◆ DATOS PROPORCIONADOS ◆
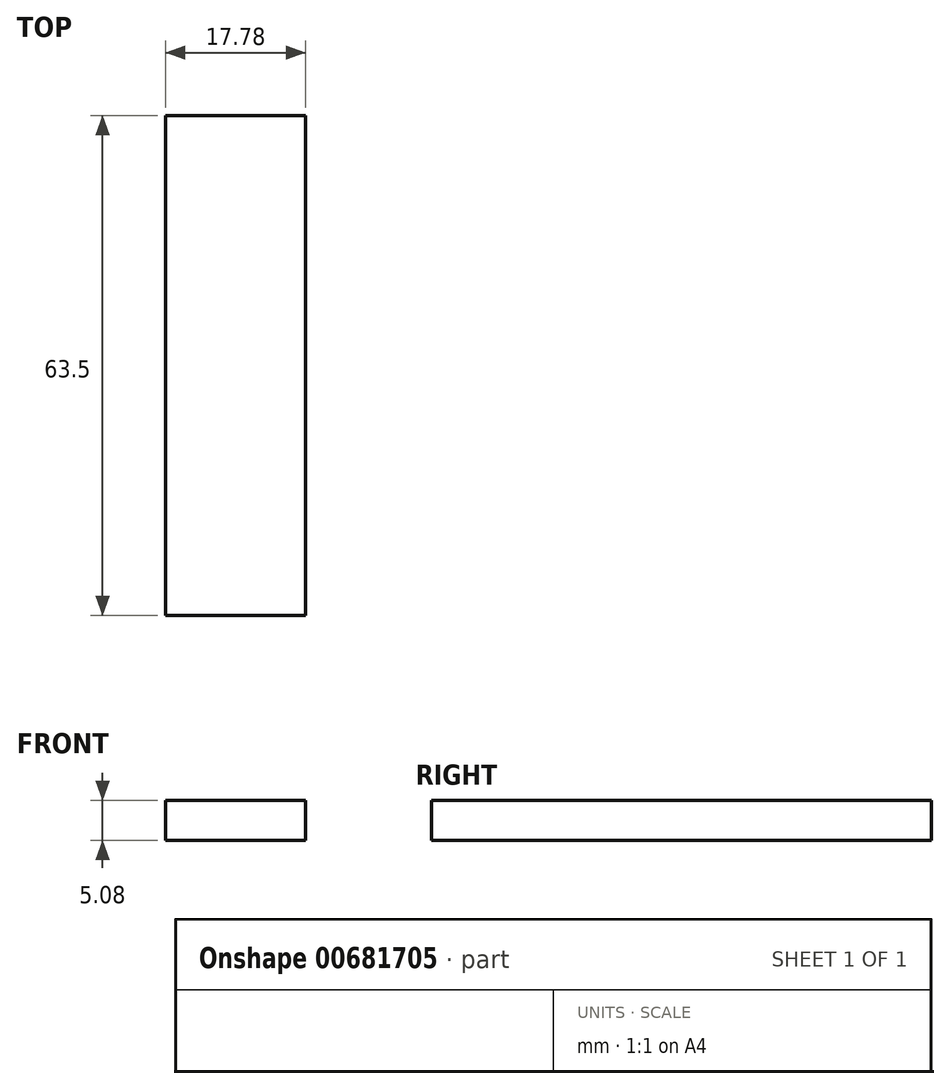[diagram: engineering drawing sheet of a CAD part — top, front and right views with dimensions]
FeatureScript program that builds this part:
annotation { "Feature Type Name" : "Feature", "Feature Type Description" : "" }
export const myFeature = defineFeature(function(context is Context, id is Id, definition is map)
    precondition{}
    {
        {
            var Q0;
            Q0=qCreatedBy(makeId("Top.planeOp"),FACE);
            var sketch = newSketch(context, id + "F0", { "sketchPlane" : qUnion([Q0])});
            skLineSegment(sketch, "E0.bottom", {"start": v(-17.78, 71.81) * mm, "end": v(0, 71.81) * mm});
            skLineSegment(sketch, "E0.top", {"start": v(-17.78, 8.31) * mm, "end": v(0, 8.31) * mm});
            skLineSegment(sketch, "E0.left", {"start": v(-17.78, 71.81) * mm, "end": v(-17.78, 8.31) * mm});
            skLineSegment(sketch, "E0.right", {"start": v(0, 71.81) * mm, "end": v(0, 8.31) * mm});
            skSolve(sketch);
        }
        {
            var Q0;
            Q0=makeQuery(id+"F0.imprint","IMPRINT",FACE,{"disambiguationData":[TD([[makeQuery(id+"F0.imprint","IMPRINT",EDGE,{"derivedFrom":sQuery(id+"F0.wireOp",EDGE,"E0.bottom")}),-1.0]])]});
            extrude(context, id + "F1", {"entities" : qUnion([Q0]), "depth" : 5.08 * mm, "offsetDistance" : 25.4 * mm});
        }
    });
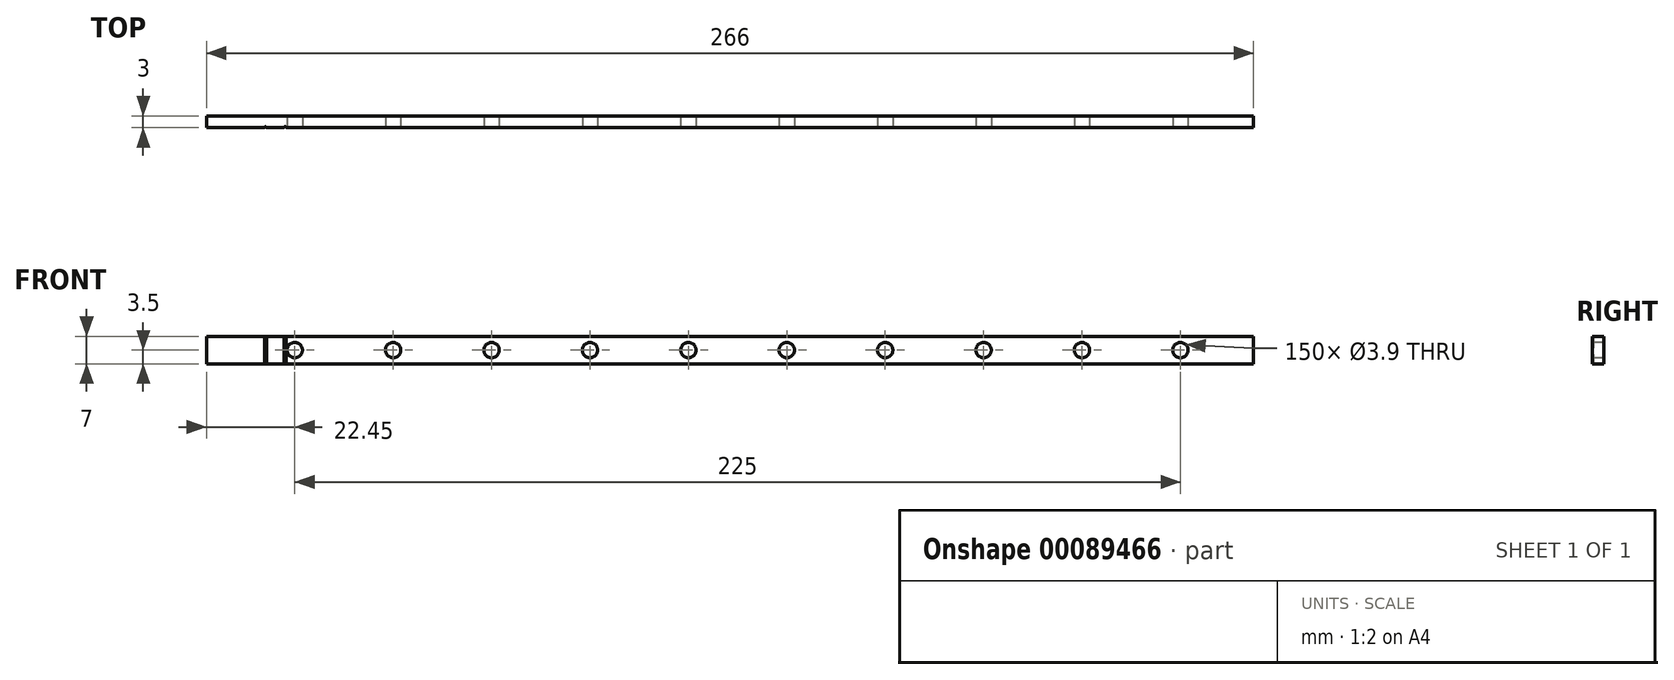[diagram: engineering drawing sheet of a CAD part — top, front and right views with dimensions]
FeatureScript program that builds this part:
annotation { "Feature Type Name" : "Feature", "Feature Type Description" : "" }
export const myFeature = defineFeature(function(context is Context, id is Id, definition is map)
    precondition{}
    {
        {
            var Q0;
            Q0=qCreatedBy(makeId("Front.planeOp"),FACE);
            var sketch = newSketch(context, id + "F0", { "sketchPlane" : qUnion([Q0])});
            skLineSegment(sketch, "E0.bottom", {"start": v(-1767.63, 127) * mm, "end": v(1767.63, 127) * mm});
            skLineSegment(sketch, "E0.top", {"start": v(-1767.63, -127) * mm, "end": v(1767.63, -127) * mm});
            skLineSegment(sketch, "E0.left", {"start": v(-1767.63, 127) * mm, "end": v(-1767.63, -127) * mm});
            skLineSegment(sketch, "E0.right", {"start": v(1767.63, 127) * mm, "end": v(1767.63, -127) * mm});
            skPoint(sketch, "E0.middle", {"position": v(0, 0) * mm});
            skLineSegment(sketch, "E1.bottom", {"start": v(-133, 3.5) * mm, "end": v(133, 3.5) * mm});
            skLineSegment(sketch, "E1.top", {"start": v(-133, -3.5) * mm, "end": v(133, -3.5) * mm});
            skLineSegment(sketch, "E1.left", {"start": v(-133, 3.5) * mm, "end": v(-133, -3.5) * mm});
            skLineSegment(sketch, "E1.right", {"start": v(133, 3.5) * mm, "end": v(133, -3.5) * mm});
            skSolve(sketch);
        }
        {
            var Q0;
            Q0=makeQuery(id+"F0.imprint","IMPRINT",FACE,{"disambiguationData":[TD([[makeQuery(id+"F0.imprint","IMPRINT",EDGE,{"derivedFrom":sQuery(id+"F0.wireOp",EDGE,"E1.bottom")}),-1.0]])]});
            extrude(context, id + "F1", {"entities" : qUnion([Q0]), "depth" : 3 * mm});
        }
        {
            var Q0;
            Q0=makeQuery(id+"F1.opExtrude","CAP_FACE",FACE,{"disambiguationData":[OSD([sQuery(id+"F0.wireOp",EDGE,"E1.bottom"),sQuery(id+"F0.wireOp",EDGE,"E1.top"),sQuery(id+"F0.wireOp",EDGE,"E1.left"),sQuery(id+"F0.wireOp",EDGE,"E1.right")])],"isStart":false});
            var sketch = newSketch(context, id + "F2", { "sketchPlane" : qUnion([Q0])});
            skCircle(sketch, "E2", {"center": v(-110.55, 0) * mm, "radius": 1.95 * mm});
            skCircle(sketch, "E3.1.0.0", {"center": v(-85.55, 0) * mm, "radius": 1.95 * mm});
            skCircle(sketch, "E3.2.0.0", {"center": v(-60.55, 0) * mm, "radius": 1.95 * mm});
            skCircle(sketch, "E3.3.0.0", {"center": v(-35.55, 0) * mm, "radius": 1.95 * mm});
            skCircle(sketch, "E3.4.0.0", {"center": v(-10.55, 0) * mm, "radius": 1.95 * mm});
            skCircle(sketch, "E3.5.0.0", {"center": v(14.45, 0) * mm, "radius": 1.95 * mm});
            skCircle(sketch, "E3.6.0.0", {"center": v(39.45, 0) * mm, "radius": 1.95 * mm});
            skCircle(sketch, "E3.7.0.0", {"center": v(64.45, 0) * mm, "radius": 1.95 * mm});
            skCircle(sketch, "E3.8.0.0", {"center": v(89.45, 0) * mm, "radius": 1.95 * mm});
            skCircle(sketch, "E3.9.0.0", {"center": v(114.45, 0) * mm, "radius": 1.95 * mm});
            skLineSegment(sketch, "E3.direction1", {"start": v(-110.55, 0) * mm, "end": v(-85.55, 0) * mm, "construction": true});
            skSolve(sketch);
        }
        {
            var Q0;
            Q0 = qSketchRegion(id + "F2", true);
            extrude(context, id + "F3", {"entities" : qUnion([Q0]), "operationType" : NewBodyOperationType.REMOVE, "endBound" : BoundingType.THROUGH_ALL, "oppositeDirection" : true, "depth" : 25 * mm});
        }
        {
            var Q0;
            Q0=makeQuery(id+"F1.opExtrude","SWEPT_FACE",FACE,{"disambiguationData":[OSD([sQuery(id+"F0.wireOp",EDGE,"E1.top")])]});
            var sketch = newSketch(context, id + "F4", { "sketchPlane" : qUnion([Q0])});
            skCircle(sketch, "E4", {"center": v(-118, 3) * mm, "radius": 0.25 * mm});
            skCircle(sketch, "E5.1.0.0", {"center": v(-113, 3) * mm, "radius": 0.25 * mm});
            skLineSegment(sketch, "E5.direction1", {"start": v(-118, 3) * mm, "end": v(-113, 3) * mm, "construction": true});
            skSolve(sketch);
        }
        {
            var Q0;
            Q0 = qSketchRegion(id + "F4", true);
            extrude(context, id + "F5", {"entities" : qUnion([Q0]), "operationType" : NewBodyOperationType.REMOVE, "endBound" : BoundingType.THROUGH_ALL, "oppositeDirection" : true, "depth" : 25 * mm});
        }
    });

---

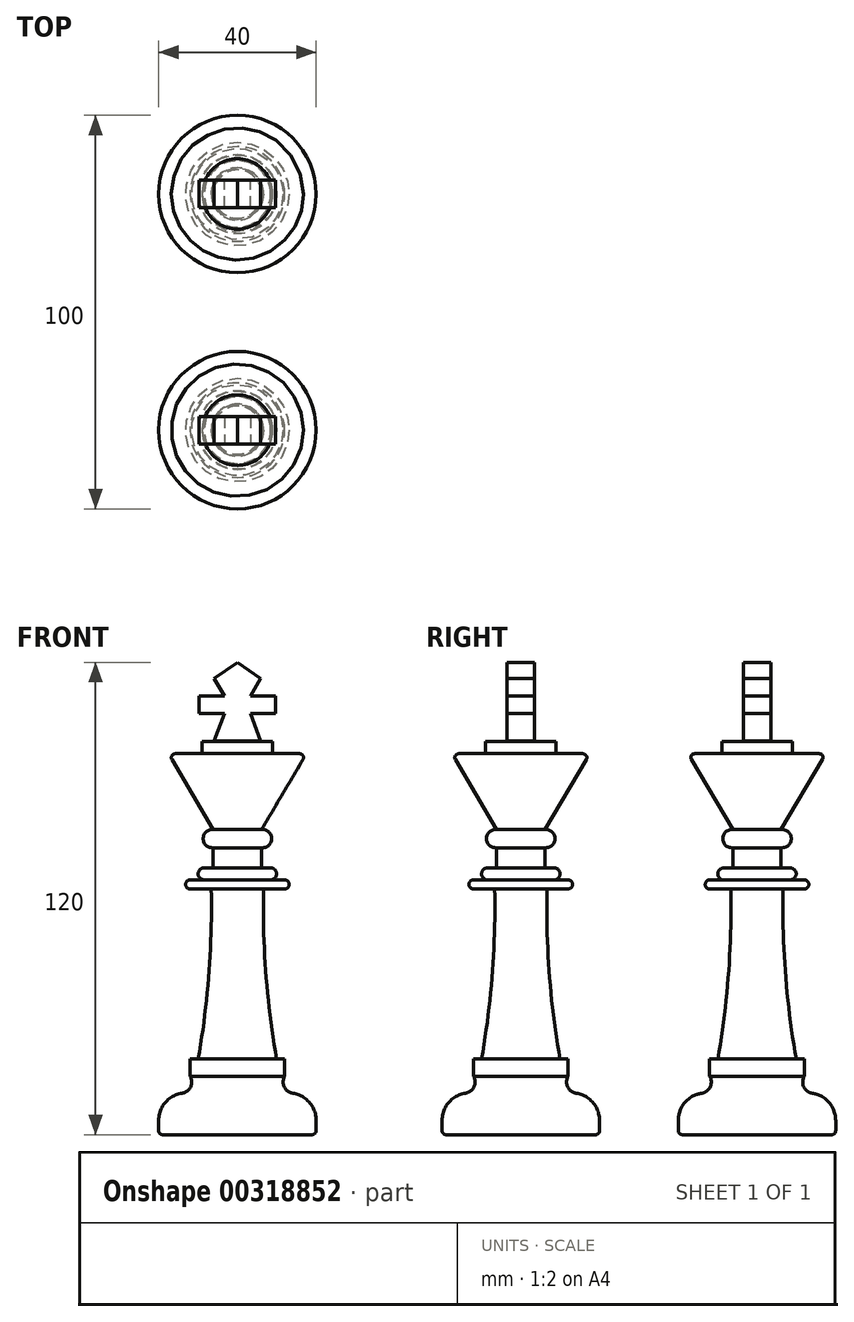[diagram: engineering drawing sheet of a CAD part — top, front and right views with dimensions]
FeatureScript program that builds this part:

◆ OBJETIVO DEL EJERCICIO ◆
Cuenta las líneas de los ítems de arriba que contienen la cadena "opExtrude". Responde únicamente con el número.

◆ RESPUESTA DEL EJERCICIO ◆
2